Your assignment:
Find the word "CROSS" in the data. Return every line where it appears.

Supplied data:
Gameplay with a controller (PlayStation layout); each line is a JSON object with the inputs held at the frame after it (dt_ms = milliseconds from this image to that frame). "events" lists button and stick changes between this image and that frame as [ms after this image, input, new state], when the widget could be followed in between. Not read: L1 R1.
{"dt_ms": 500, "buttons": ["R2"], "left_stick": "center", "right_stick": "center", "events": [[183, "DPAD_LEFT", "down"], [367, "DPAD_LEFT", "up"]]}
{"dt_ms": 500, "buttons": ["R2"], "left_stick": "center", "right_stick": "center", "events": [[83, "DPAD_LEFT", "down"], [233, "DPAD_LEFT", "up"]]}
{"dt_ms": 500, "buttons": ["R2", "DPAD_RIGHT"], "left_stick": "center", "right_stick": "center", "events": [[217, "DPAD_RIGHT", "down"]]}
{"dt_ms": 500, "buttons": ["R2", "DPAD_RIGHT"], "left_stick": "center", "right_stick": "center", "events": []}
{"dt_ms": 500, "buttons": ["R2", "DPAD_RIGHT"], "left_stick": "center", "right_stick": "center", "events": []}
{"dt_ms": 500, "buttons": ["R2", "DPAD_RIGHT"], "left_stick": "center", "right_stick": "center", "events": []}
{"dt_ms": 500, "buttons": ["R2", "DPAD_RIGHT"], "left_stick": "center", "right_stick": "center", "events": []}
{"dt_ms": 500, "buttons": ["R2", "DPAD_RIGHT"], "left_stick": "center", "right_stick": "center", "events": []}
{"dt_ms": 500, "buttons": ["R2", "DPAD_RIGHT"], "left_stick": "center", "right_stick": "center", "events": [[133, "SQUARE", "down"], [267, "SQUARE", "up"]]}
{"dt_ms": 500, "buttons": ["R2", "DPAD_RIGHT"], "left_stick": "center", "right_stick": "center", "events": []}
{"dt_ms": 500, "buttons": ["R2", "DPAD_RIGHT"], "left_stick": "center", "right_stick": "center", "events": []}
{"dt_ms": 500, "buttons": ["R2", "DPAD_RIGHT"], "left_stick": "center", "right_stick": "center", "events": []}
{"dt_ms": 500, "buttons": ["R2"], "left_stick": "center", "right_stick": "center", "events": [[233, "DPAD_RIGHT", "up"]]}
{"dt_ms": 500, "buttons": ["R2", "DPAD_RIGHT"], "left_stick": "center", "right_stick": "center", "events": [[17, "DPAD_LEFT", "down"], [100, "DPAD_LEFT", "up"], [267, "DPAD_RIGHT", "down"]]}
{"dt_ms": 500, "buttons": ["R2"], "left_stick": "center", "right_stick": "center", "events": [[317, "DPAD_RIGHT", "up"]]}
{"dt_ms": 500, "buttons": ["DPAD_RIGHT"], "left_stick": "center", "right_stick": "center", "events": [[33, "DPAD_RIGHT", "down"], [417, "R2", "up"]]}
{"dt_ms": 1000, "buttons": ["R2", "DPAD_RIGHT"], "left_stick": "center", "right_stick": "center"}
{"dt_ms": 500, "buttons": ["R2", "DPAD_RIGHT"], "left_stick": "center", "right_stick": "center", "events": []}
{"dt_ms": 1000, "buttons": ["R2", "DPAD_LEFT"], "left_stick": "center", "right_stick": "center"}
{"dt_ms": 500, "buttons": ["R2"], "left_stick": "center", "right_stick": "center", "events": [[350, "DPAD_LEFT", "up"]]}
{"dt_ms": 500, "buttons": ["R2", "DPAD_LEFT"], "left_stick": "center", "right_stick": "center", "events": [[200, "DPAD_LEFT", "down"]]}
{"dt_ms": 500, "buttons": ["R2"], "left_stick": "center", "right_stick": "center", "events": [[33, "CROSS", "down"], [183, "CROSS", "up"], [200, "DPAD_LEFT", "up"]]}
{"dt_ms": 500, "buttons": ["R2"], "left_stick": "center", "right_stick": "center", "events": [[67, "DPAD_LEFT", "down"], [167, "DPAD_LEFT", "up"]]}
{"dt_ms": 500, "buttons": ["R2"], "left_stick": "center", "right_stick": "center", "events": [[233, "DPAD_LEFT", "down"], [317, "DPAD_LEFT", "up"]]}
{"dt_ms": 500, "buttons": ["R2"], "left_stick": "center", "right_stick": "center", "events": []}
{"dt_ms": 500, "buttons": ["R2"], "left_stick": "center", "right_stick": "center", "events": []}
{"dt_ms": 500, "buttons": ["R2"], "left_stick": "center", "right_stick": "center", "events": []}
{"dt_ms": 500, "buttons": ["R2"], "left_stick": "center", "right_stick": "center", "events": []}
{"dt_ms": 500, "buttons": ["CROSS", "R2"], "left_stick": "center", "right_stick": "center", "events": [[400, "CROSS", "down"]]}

Answer below:
{"dt_ms": 500, "buttons": ["R2"], "left_stick": "center", "right_stick": "center", "events": [[33, "CROSS", "down"], [183, "CROSS", "up"], [200, "DPAD_LEFT", "up"]]}
{"dt_ms": 500, "buttons": ["CROSS", "R2"], "left_stick": "center", "right_stick": "center", "events": [[400, "CROSS", "down"]]}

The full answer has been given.